The chemistry and axonal action of two insect toxins derived from the venom of the scorpion Buthotus judaicus

Two toxic proteins, insect toxins I and II (IT-I and II), selectively paralytic and lethal to insects, were purified from the venom of the Black scorpion Buthotus judaicus. IT-I is approximately 40 times more toxic than the crude venom (according to its fly larvae paralytic activity), is composed of 67 amino acids including six half cystines, and has an estimated molecular weight of 7,532 and a pI value of 8.20. It causes an immediate contraction paralysis of fly larvae and a quick excitatory "knock-down" effect on locusts. IT-II is about 36 times more toxic than the crude venom according to the paralytic potency in fly larvae. It is composed of 69 amino acids including six half cystines and has an estimated molecular weight of 7,894, a unique amino acid composition and a pI value of 8.30. IT-II causes a flaccid paralysis of fly larvae and a slow progressive paralysis and eventually death of locusts.
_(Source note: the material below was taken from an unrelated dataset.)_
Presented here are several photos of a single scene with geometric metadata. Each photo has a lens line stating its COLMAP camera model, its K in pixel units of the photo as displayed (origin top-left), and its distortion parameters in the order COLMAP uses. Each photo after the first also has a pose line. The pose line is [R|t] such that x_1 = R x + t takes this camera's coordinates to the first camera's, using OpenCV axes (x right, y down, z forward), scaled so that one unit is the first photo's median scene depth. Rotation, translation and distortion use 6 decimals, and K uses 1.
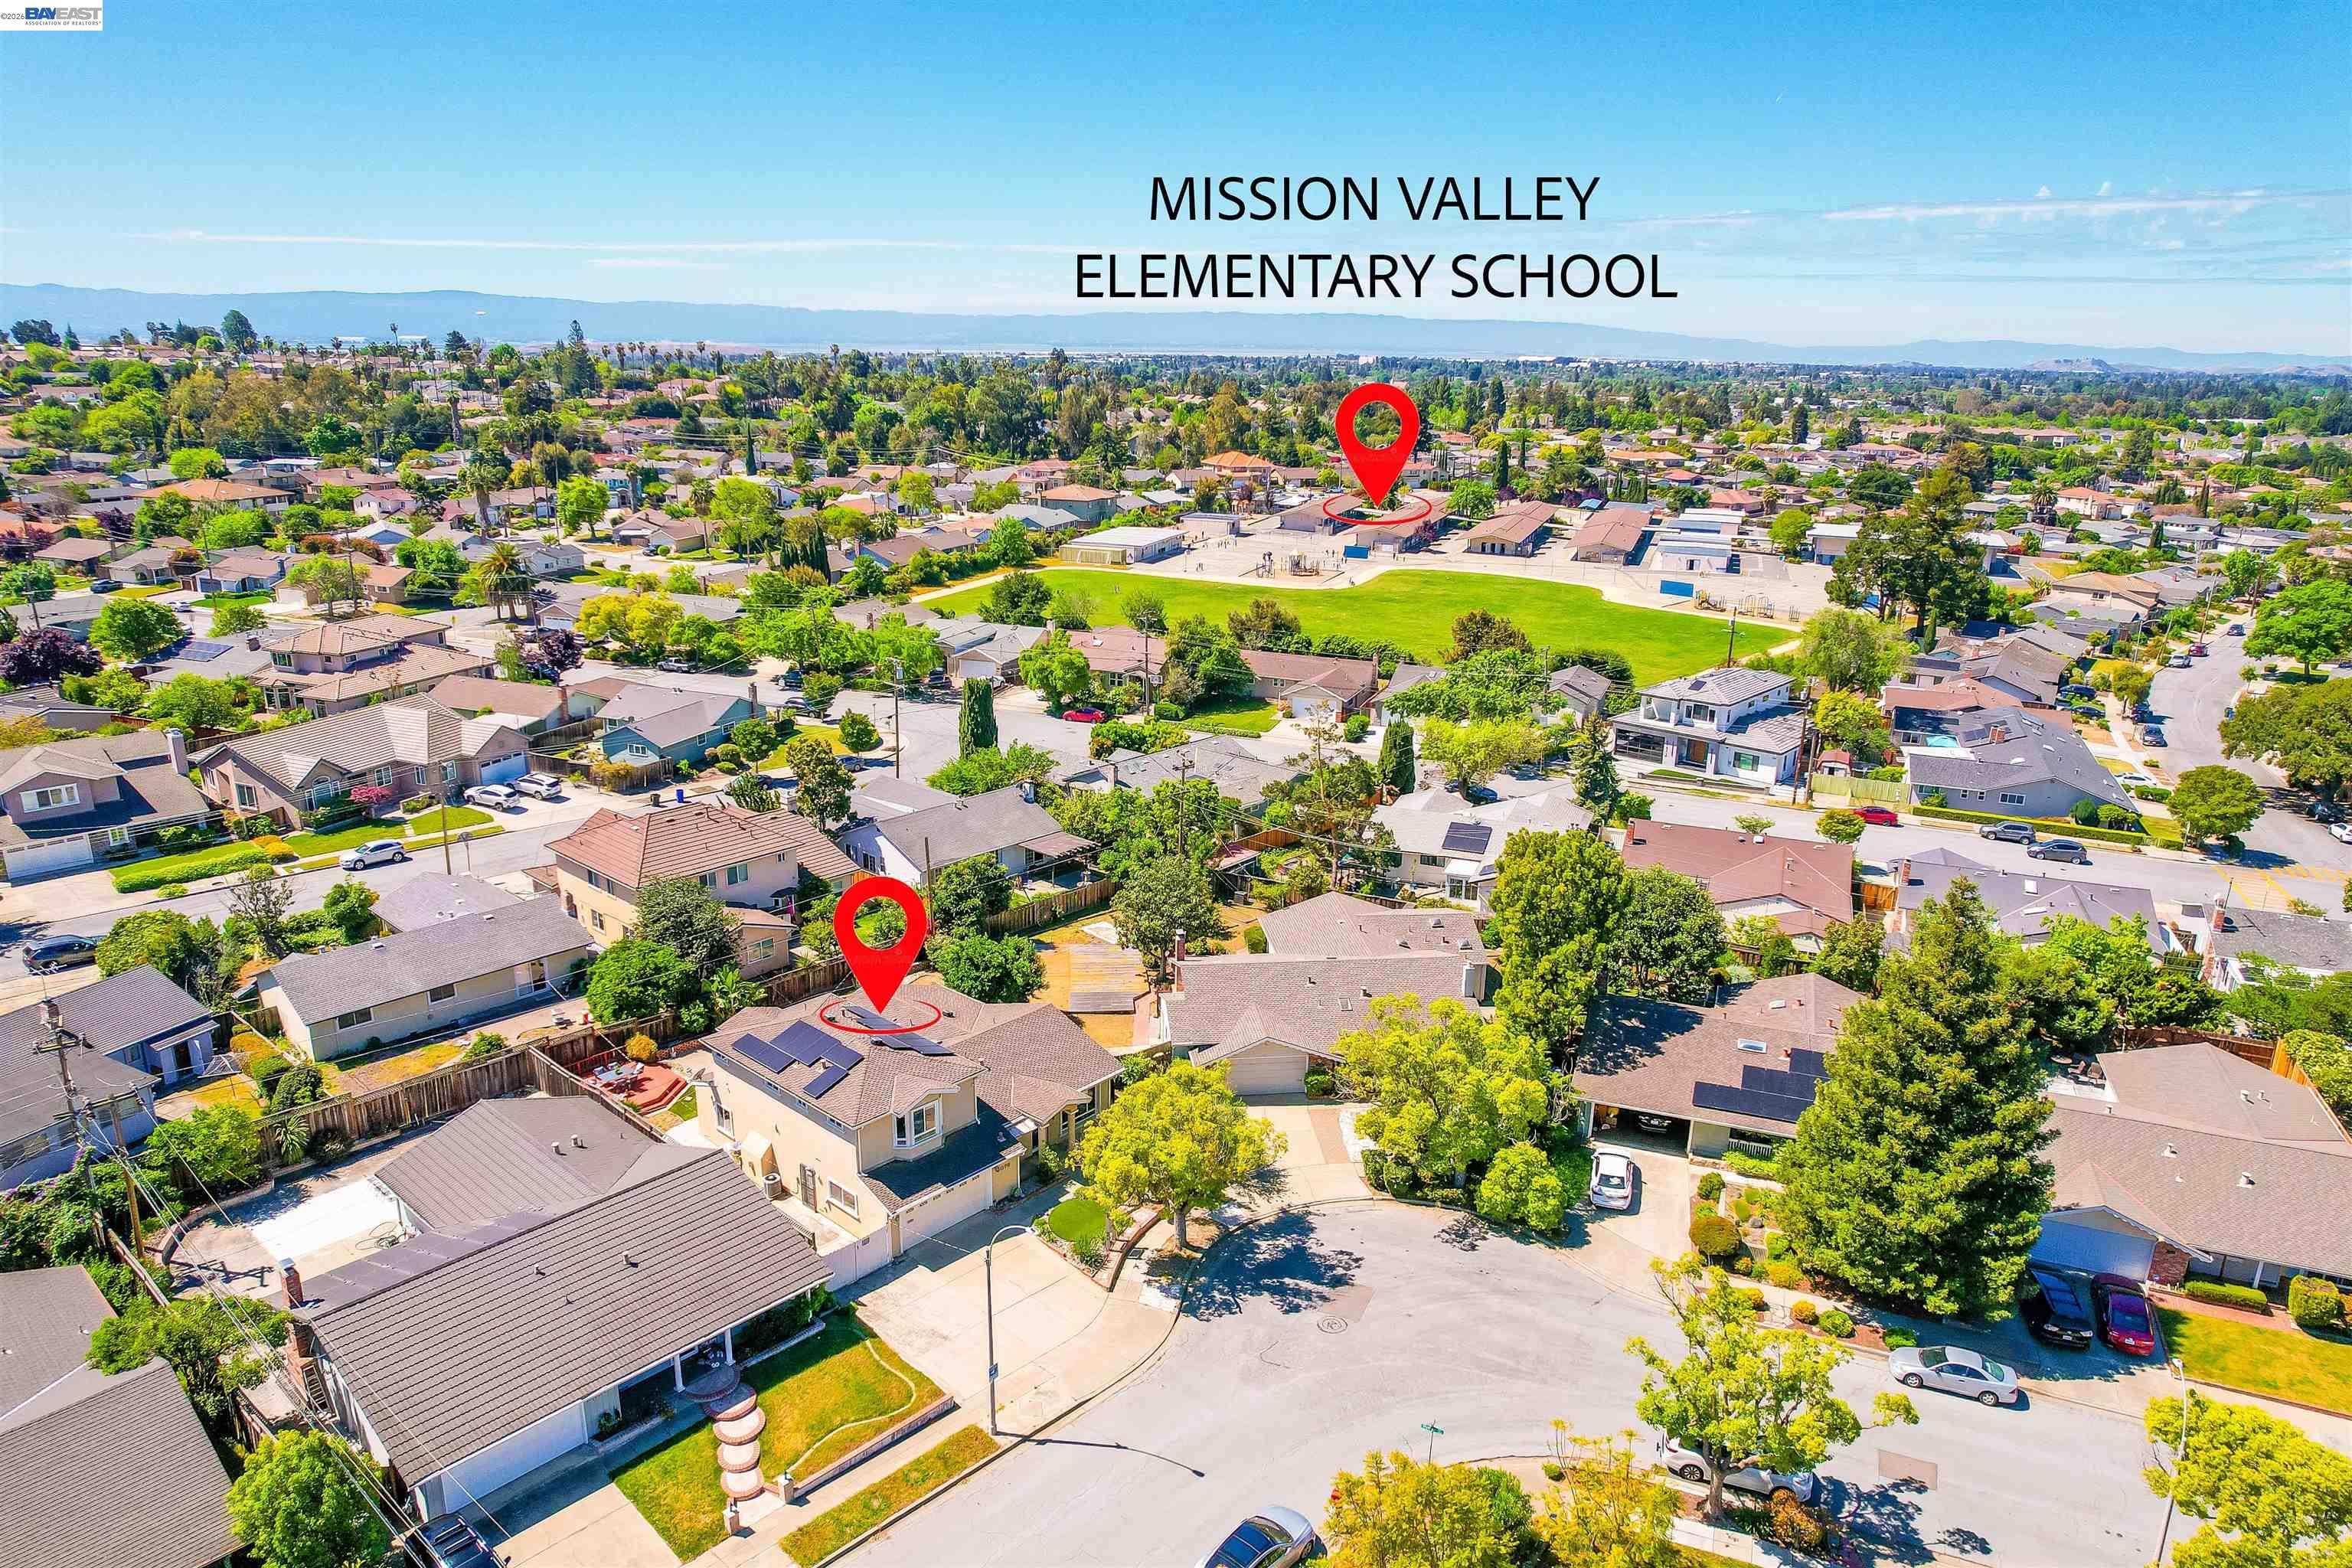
lens RADIAL K [[1542.8, 0, 1180.9], [0, 1542.8, 789.1], [0, 0, 1]] dist [-0.077686, 0.070997]
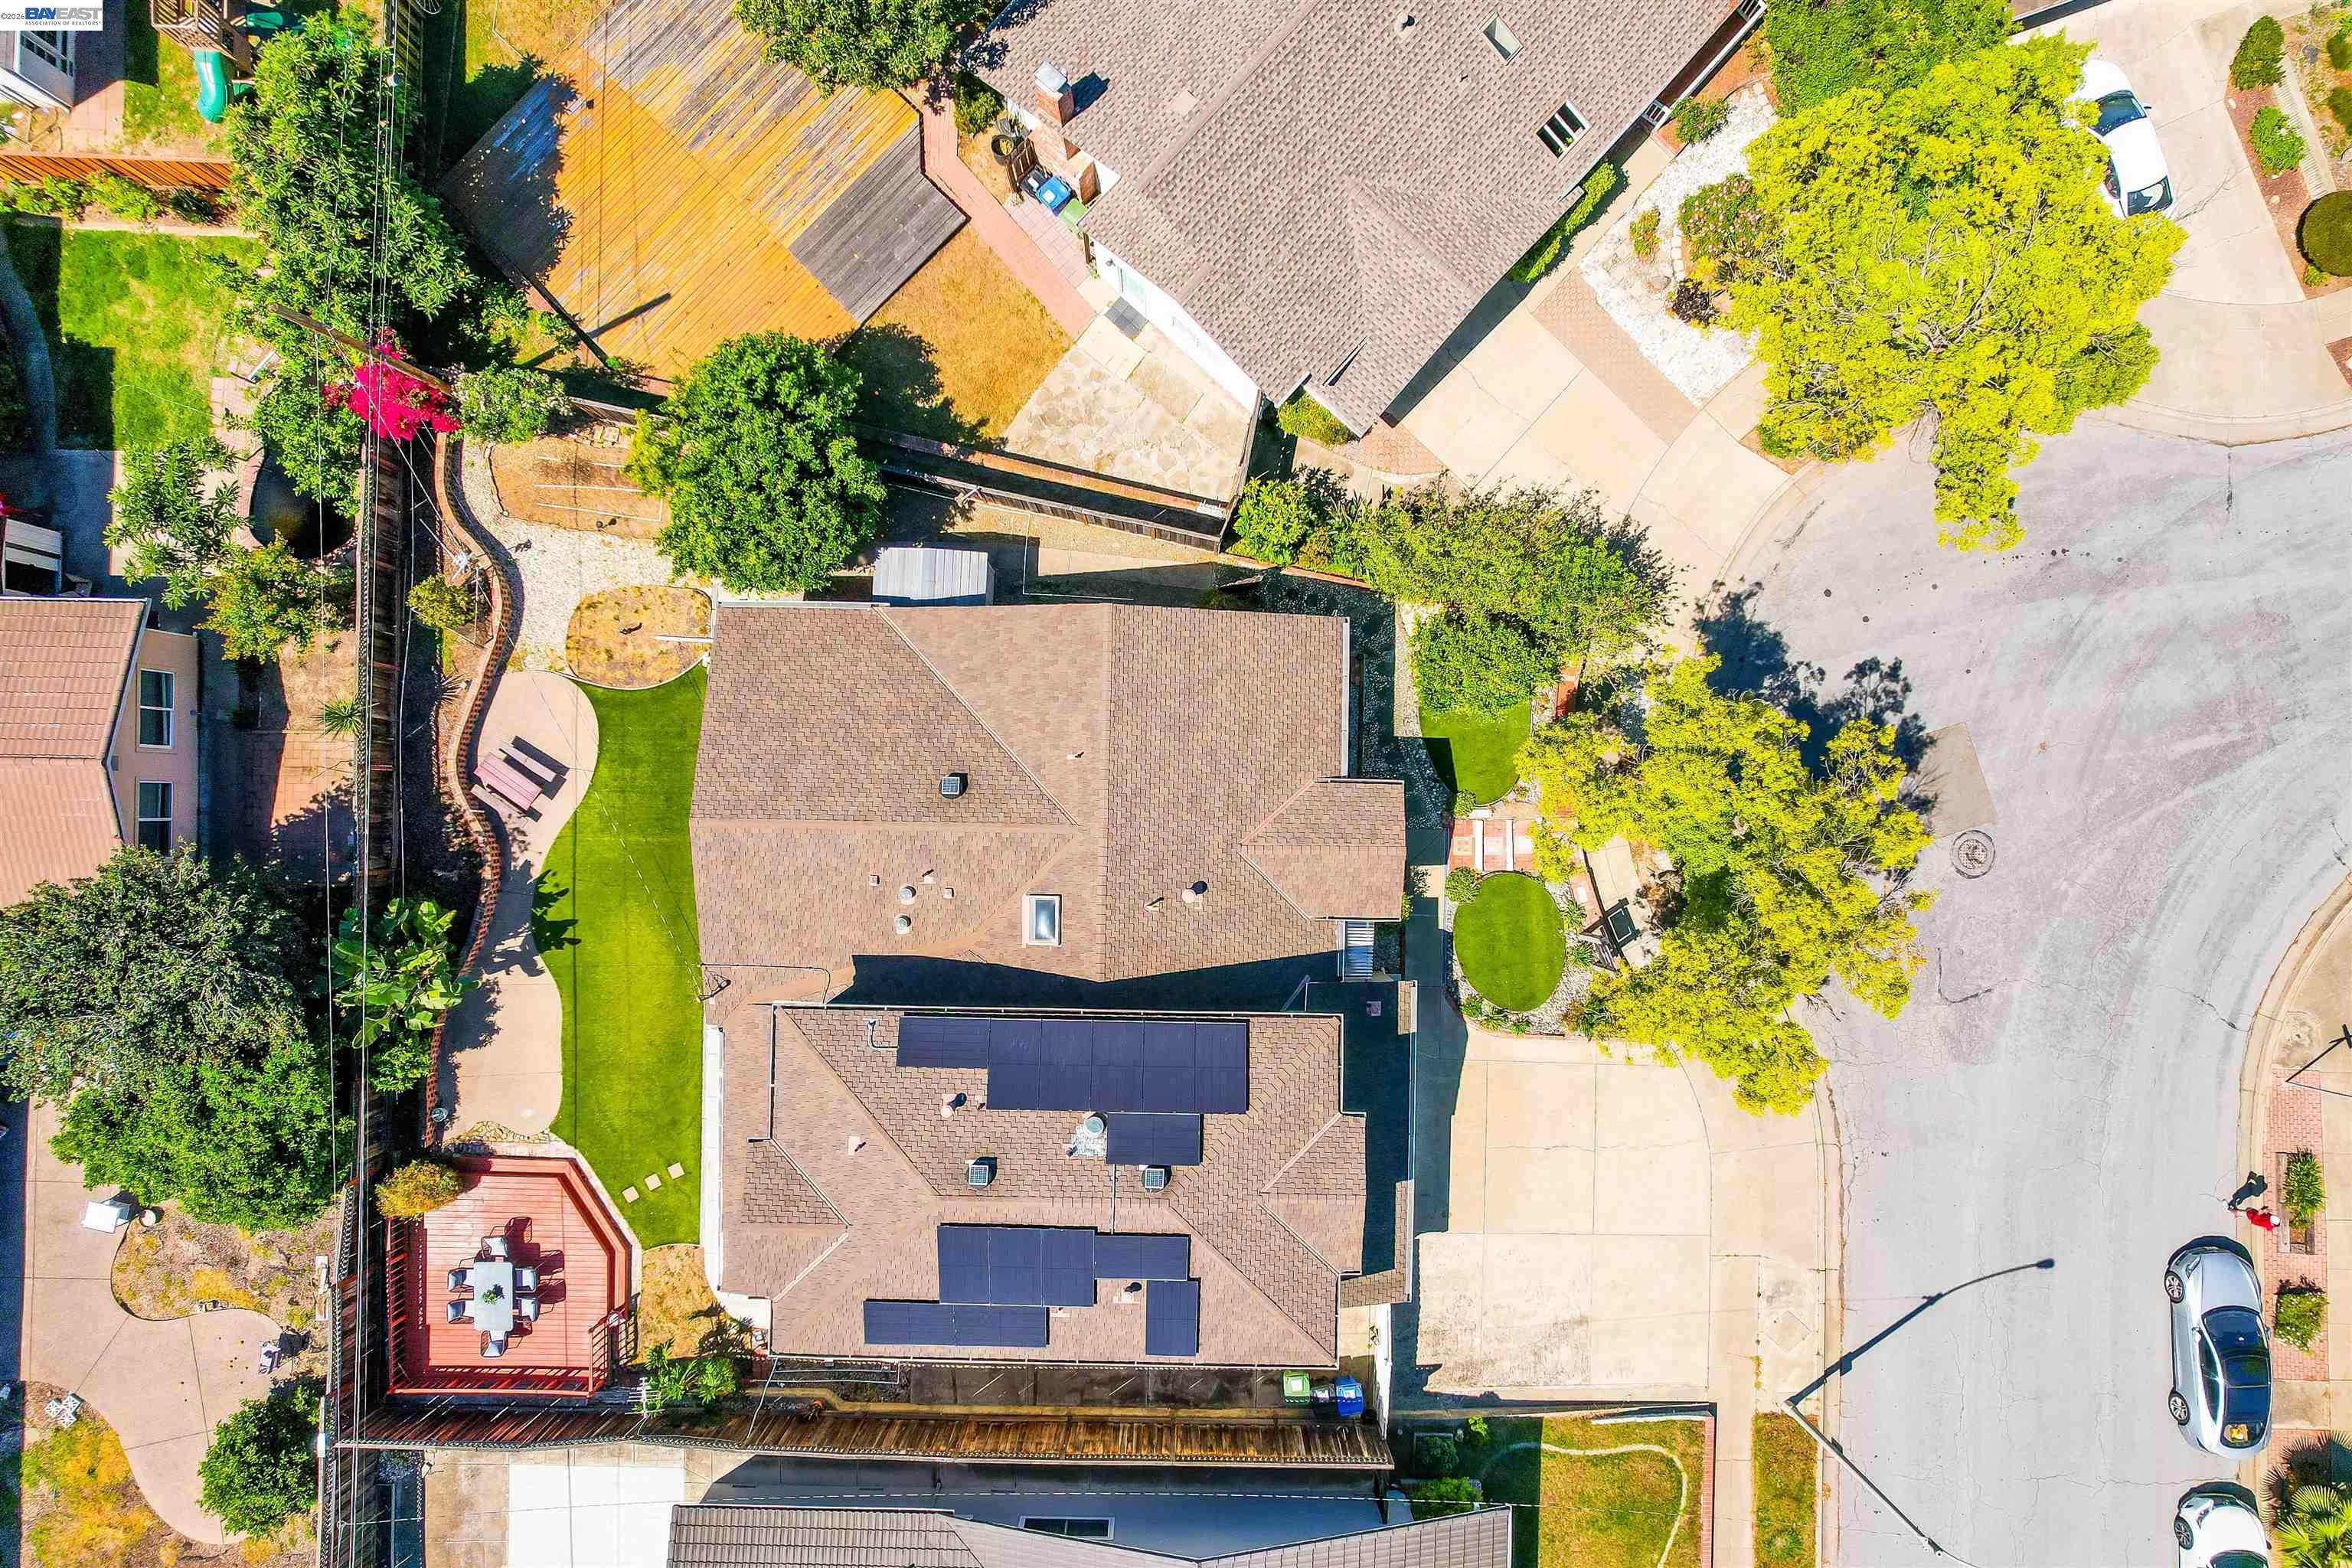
lens RADIAL K [[1542.8, 0, 1180.9], [0, 1542.8, 789.1], [0, 0, 1]] dist [-0.077686, 0.070997]
pose [[0.754598, -0.656118, -0.009482, -0.071223], [0.189685, 0.204277, 0.960360, -0.183038], [-0.628172, -0.726485, 0.278603, 0.600631]]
In an isolated axon of a cockroach, IT-I induces repetitive activities, and IT-II, a block of the evoked action potentials. These two opposite effects may be explained by their different effects on sodium permeabilities, as shown by voltage clamp experiments. Both toxins increase the sodium resting permeability (IT-II markedly more) resulting in a progressive depolarization of the axonal membrane. Concerning the activable sodium permeability, both toxins slightly slow the sodium transient inward current turning off. The peak sodium current, however, is increased by IT-I and decreased by IT-II. This essential difference may, at least partially, account for the contrasting symptoms they induce in the whole insect.